Quellenauszug:

Autoreifen an ukrainischen Autos wurden wiederholt in Meißen, aber auch in Bischofswerda zerstochen. Bei Demonstrationen in Leipzig mussten sich Ukrainerinnen und Unterstützer teils üble Beschimpfungen anhören. Sachsens Ministerpräsident Michael Kretschmer (CDU) nannte die Beleidigungen "unmöglich und nicht akzeptabel". Wie lassen sich diese Fälle in Sachsen einordnen?
Mehr als 1.400 Straftaten mit ukrainischen Geschädigten
Von Januar 2022 bis 24. Februar 2023 erfasste das Landeskriminalamt Sachsen (LKA) insgesamt 1.402 Straftaten, bei denen Geflüchtete aus der Ukraine Geschädigte waren. Dazu gehören neben Diebstählen (242 Fälle in Sachsen) und besonders schweren Diebstählen (127) auch:
- 311 Körperverletzungen, am häufigsten bislang in den Bereichen der Polizeidirektionen (PD) Leipzig (100) und Dresden (84)
- 89 gefährliche Körperverletzungen, am häufigsten im PD-Bereich Leipzig (32 Straftaten) und Chemnitz (20)
- 68 Fälle von Bedrohungen, am häufigsten in den Bereichen der PD Dresden (24 Ermittlungen) und Leipzig (20)
- 47 Beleidigungen, am häufigsten im Bereich der PD Leipzig (19 Mal) und Dresden (13)
- 59 Sachbeschädigungen an Autos mit ukrainischen Kennzeichen, am häufigsten im Bereich der PD Dresden (16) und Chemnitz (13)
Zu den laufenden Ermittlungen bei Auto-Sachbeschädigungen sagte LKA-Sprecher Tom Bernhardt auf Nachfrage von MDR SACHSEN: Bis Anfang März "konnten zu sieben Vorgängen insgesamt sieben Tatverdächtige ermittelt werden". Dabei soll es sich um zwei deutsche sowie fünf nichtdeutsche Tatverdächtige handeln.
Wer sind die Verdächtigen?
Bei den 1.402 erfassten Straftaten im Zusammenhang mit geschädigten Ukrainerinnen und Ukrainern sind laut LKA-Sprecher Bernhardt bis Ende Februar zu 680 Vorgängen insgesamt 213 deutsche Tatverdächtige, 17 Tatverdächtige mit einer doppelten Staatsbürgerschaft und 383 nichtdeutsche Tatverdächtige ermittelt worden. Darunter seien auch 228 Tatverdächtige mit ukrainischer Staatsangehörigkeit. Laut LKA sind unter allen Tatverdächtigen auch jene, die mehrfach gehandelt haben sollen bzw. gibt es mehr als nur einen Tatverdächtigen zu einem Vorfall.

Aufgabe 1:
Gib den Auszug zu Straftaten in Sachsen ab den Worten "Mehr als 1.400" bis einschließlich "und Chemnitz (13)" wieder und tausche dabei "Kennzeichen" gegen "Nummernschildern".

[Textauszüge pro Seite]
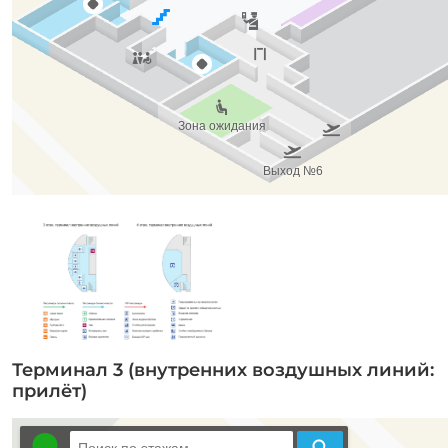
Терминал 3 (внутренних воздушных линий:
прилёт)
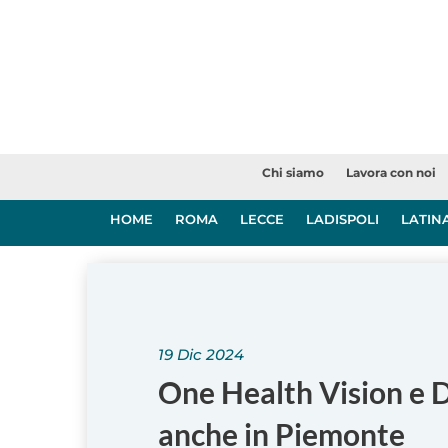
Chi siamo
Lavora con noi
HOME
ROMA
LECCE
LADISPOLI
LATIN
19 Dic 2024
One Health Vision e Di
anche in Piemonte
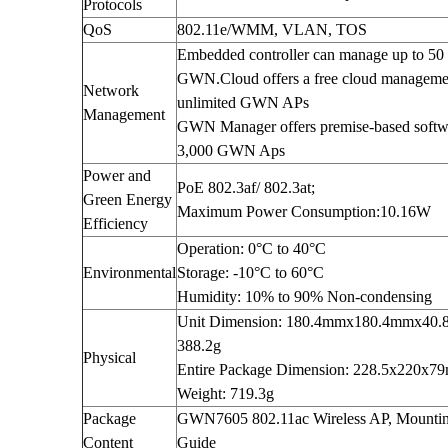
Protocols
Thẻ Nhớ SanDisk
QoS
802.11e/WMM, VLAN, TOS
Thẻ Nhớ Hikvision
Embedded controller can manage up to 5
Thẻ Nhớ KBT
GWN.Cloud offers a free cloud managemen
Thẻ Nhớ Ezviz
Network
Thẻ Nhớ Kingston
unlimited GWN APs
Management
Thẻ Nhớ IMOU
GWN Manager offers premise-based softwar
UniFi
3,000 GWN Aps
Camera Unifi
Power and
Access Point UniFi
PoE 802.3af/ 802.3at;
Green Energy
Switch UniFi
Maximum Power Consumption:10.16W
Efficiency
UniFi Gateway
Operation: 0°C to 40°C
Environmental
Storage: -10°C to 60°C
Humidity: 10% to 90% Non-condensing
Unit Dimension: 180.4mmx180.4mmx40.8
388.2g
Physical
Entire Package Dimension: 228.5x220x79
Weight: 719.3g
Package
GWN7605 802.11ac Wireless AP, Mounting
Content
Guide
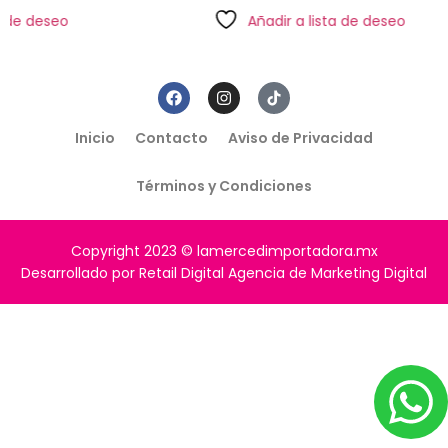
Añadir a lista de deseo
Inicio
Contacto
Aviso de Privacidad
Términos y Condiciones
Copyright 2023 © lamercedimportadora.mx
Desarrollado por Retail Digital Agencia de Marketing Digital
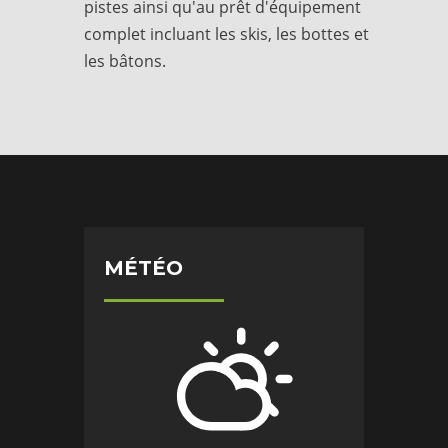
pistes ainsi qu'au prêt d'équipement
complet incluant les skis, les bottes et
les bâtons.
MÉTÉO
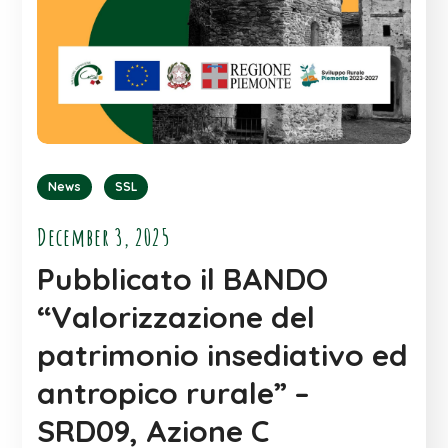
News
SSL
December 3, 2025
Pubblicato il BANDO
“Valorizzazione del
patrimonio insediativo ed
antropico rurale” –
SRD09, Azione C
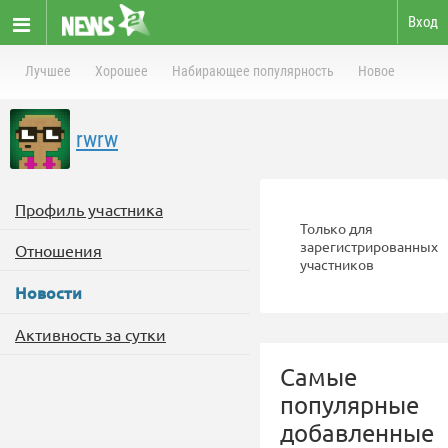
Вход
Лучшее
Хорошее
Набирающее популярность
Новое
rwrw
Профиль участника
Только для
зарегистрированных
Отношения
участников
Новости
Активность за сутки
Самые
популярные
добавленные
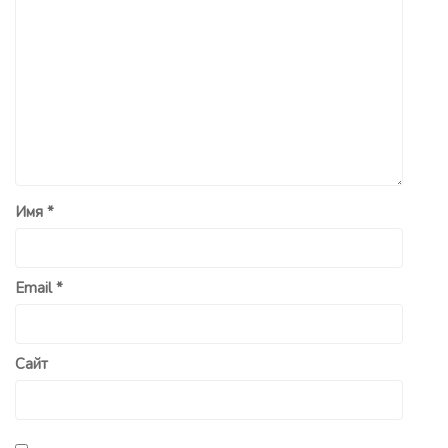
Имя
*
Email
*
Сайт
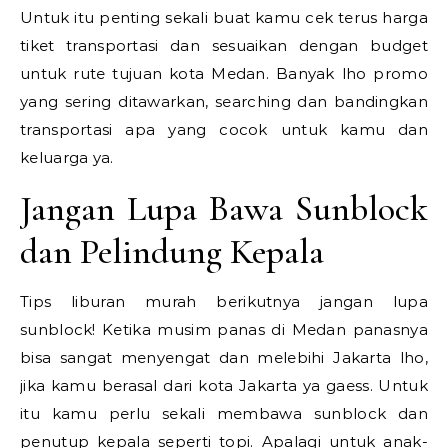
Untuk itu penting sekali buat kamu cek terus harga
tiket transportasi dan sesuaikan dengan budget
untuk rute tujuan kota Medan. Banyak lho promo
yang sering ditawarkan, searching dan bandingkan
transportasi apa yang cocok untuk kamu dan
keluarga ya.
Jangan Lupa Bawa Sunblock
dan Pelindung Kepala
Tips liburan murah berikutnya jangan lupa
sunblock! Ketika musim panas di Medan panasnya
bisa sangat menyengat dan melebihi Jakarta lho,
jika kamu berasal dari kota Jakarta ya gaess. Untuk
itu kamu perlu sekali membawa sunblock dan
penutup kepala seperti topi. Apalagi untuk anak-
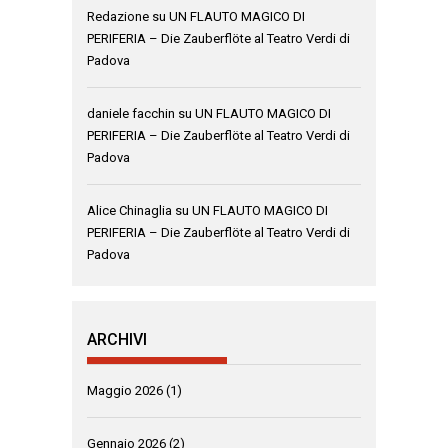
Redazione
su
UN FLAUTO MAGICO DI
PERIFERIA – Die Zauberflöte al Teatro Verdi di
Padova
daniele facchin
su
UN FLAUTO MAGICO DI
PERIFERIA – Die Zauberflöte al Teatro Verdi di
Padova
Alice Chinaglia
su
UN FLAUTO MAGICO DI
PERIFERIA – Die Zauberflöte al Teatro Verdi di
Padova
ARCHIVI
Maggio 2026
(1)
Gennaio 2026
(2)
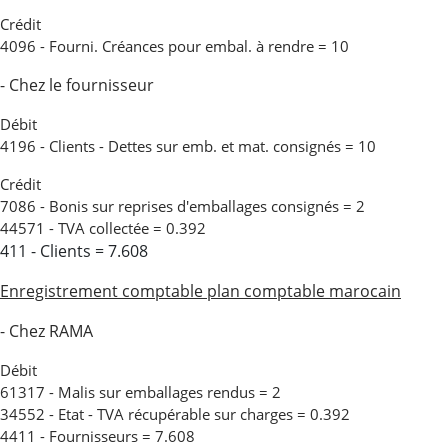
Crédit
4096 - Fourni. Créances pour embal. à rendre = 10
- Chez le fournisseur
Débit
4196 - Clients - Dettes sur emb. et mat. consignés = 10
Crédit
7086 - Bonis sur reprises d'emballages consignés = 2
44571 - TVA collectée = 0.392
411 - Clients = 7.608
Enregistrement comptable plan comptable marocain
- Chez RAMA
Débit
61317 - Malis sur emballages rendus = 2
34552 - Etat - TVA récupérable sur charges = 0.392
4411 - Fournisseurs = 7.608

---

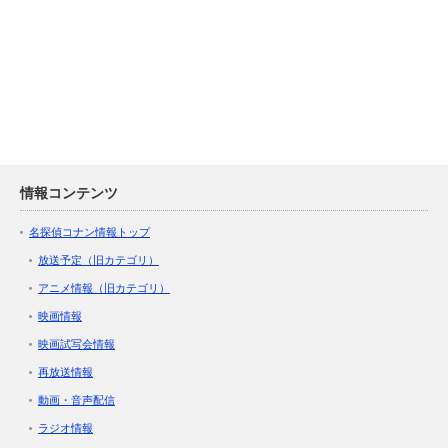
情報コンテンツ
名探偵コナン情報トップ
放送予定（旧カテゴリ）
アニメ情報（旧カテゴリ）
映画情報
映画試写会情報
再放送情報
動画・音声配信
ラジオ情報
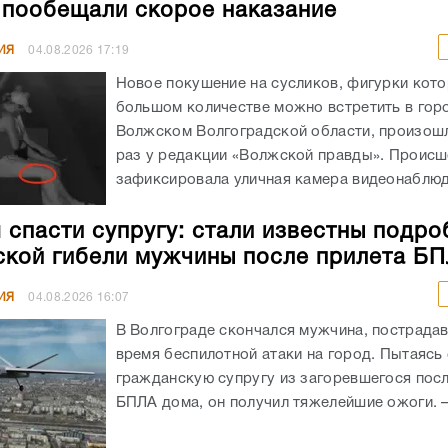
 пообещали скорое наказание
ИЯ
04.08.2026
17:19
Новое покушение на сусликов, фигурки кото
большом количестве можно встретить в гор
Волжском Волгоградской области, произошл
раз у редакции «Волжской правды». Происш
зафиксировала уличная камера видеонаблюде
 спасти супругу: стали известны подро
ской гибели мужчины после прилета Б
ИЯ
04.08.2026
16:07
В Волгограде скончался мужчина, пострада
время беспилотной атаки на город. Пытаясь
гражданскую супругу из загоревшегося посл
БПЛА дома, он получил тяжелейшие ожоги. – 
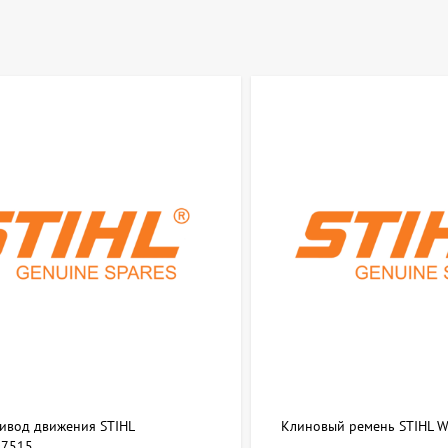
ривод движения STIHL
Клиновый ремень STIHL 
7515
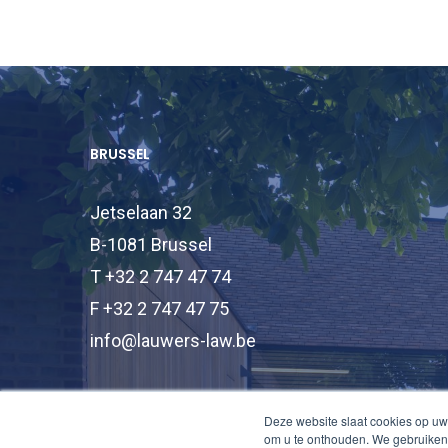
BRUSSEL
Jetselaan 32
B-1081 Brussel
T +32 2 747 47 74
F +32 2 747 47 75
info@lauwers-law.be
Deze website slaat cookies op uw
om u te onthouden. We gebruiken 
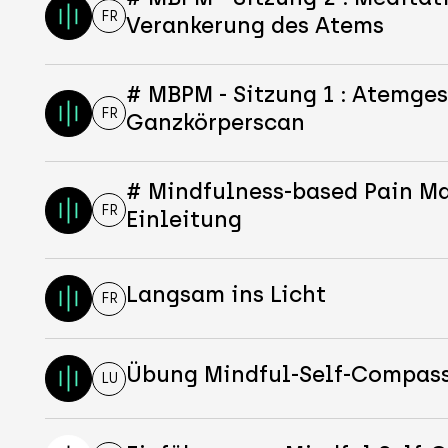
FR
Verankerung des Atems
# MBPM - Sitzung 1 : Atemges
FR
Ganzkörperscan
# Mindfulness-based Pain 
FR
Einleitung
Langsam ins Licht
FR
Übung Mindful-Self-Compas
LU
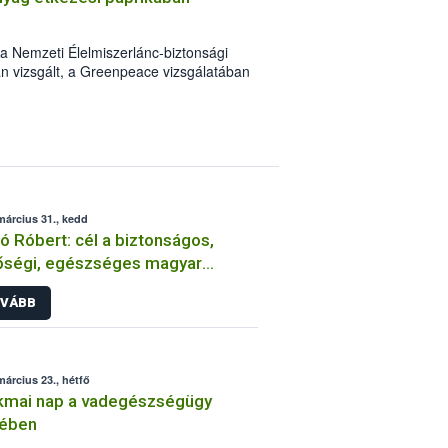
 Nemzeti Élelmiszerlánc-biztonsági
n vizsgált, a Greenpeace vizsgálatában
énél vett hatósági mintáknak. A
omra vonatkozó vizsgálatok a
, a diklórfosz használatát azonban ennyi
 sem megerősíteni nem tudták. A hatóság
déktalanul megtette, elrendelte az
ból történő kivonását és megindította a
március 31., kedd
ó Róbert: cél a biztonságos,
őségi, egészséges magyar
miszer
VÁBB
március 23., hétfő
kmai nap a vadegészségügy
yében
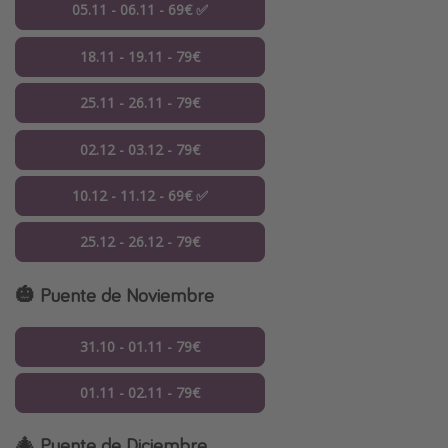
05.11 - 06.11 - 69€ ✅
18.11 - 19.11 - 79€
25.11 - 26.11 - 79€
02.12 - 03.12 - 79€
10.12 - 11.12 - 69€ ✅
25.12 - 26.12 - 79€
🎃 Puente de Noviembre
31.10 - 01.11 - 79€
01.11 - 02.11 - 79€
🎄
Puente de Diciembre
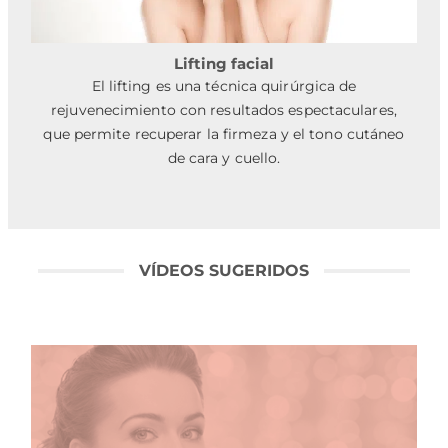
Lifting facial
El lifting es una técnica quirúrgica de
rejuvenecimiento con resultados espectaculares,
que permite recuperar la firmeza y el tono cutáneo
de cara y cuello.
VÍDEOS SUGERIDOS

Aufgabe 2:
Sammle aus den Datensätzen jede Zeile, in der die Zeichenfolge "Package" vorkommt.

Antwort 1:
Mehr als 1.400 Straftaten mit ukrainischen Geschädigten
Von Januar 2022 bis 24. Februar 2023 erfasste das Landeskriminalamt Sachsen (LKA) insgesamt 1.402 Straftaten, bei denen Geflüchtete aus der Ukraine Geschädigte waren. Dazu gehören neben Diebstählen (242 Fälle in Sachsen) und besonders schweren Diebstählen (127) auch:
- 311 Körperverletzungen, am häufigsten bislang in den Bereichen der Polizeidirektionen (PD) Leipzig (100) und Dresden (84)
- 89 gefährliche Körperverletzungen, am häufigsten im PD-Bereich Leipzig (32 Straftaten) und Chemnitz (20)
- 68 Fälle von Bedrohungen, am häufigsten in den Bereichen der PD Dresden (24 Ermittlungen) und Leipzig (20)
- 47 Beleidigungen, am häufigsten im Bereich der PD Leipzig (19 Mal) und Dresden (13)
- 59 Sachbeschädigungen an Autos mit ukrainischen Nummernschildern, am häufigsten im Bereich der PD Dresden (16) und Chemnitz (13)

Antwort 2:
Entire Package Dimension: 228.5x220x79
Package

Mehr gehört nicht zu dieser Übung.